Julia A M, Canal P, Berg D, Bachaud J M, Daly N J, Bugat R
Groupe de Recherche, Centre Claudius Regaud, Toulouse, France.
Int J Radiat Oncol Biol Phys. 1991 Feb;20(2):347-50. doi: 10.1016/0360-3016(91)90118-n.
The efficiency, acute and delayed toxicities of different radio-chemotherapeutic combinations were assessed on an in vivo model (Krebs II ascitic carcinoma grafted to female Swiss mice). Mice were given whole abdomen irradiation (WAI) 2.5 to 10 Gy as a single dose (WAI). CDDP was given intraperitoneally at 0.5 to 4 mg/kg dose level, 12 hr before or after WAI. There was a relationship between dose of CDDP and increase of life span (ILS) of mice. However, WAI did not increase the life span.
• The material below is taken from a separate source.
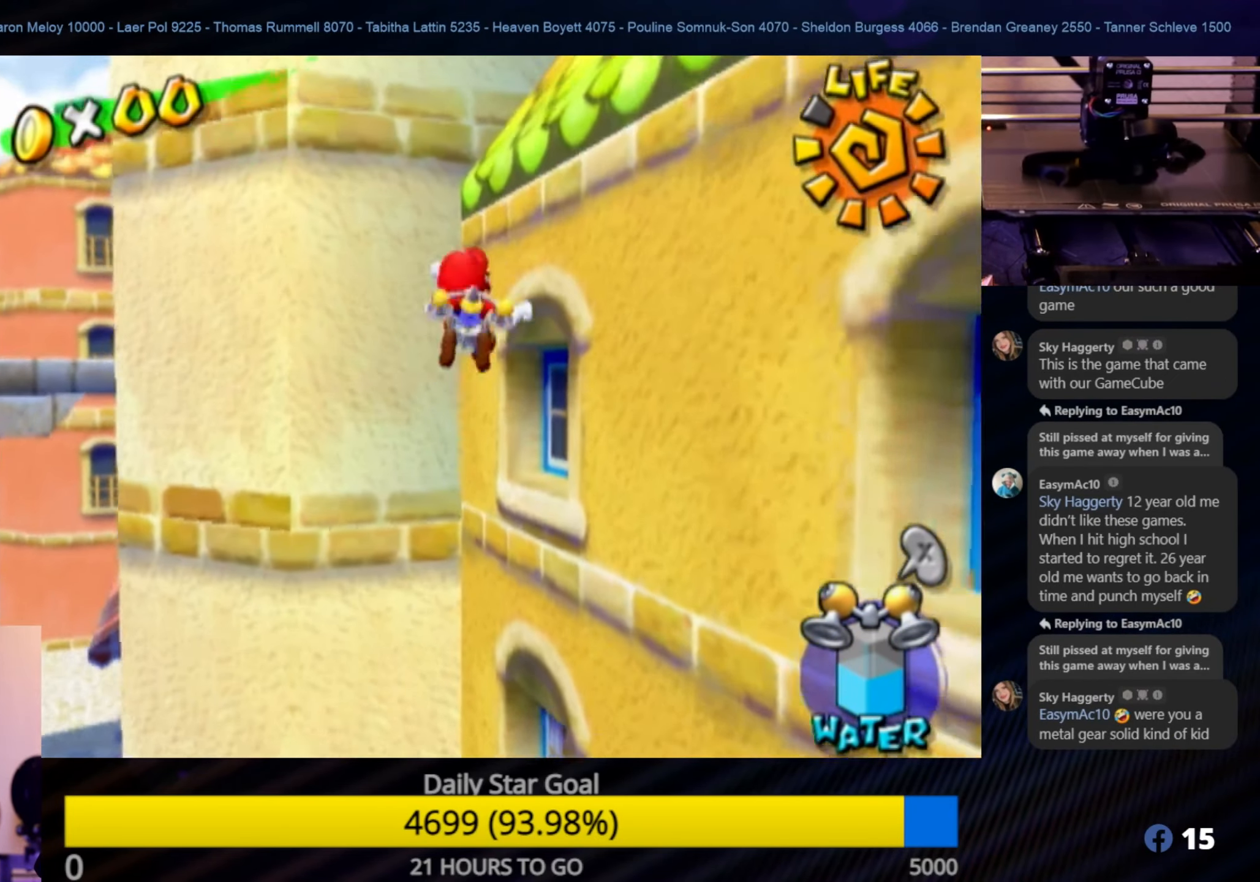
{"buttons": ["A"], "left_stick": "up", "right_stick": "center", "events": [[284, "A", "up"], [317, "A", "down"]]}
When a single dose of 2 mg/kg CDDP was given prior to a 2.5 Gy WAI, the ILS reached 47%. By contrast, it was only 37% when treatment sequence was reversed. When the WAI dose level was increased to 5 Gy, the ILS was not increased. The jejunal crypt cell number, determined 3 days after the last treatment, was not modified, regardless of the treatment sequence. There was no delayed renal toxicity. The study on the Krebs II ascites model confirms the tumor cell therapeutic potentiation without exacerbation of normal tissue damage.
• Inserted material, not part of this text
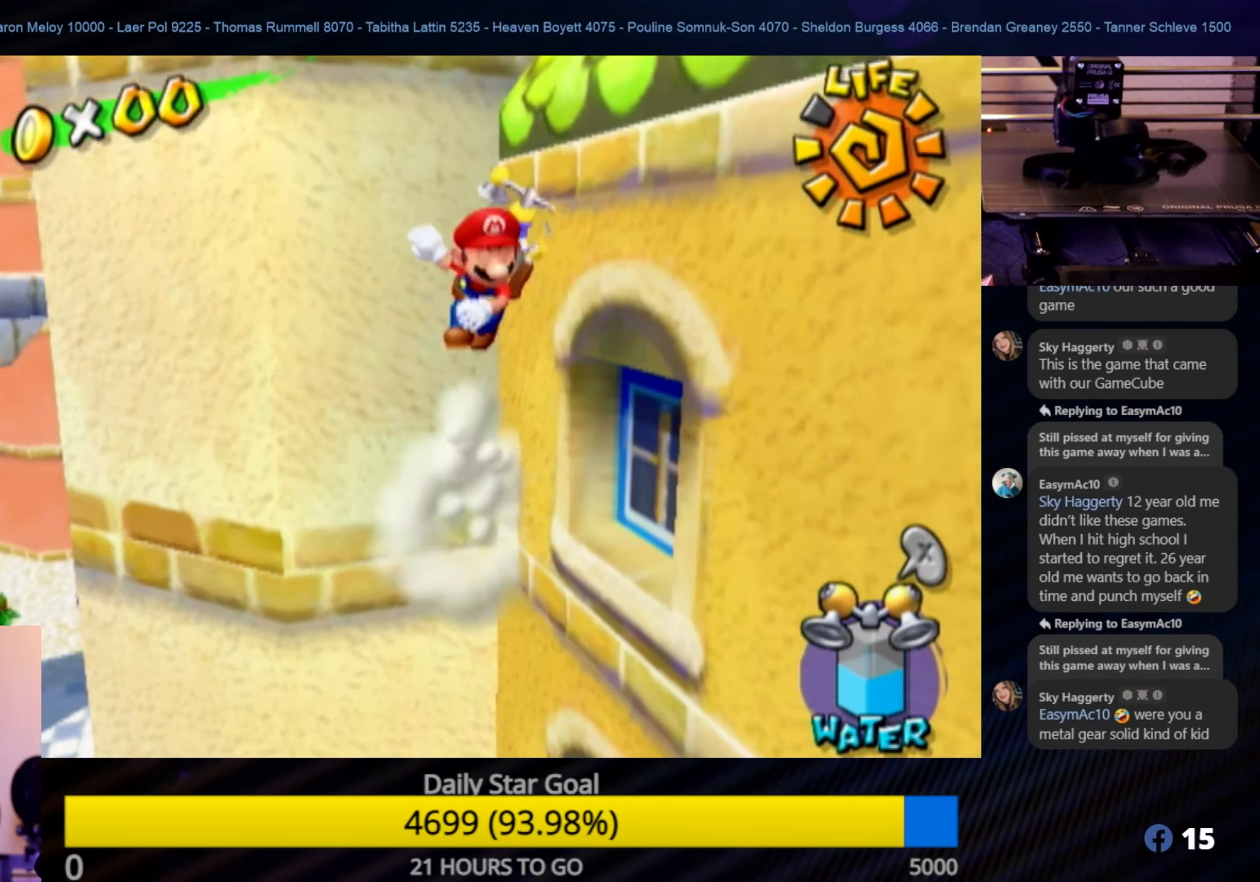
{"buttons": ["R1"], "left_stick": "up", "right_stick": "center", "events": [[84, "left_stick", "up-right"], [200, "R1", "down"], [267, "A", "up"], [484, "left_stick", "up"]]}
在体内模型(将克雷布斯II腹水癌移植到雌性瑞士小鼠体内)上评估了不同放化疗组合的疗效、急性和迟发性毒性。小鼠接受单次剂量2.5至10 Gy的全腹照射(WAI)。顺铂在WAI前或后12小时以0.5至4 mg/kg的剂量腹腔注射。顺铂剂量与小鼠寿命延长(ILS)之间存在关联。然而,WAI并未延长寿命。当在2.5 Gy WAI之前给予2 mg/kg的单次顺铂剂量时,ILS达到47%。相比之下,当治疗顺序颠倒时,ILS仅为37%。当WAI剂量水平增加到5 Gy时,ILS并未增加。在最后一次治疗后3天测定的空肠隐窝细胞数量,无论治疗顺序如何,均未改变。没有迟发性肾毒性。对克雷布斯II腹水模型的研究证实了肿瘤细胞治疗增效作用,而不会加重正常组织损伤。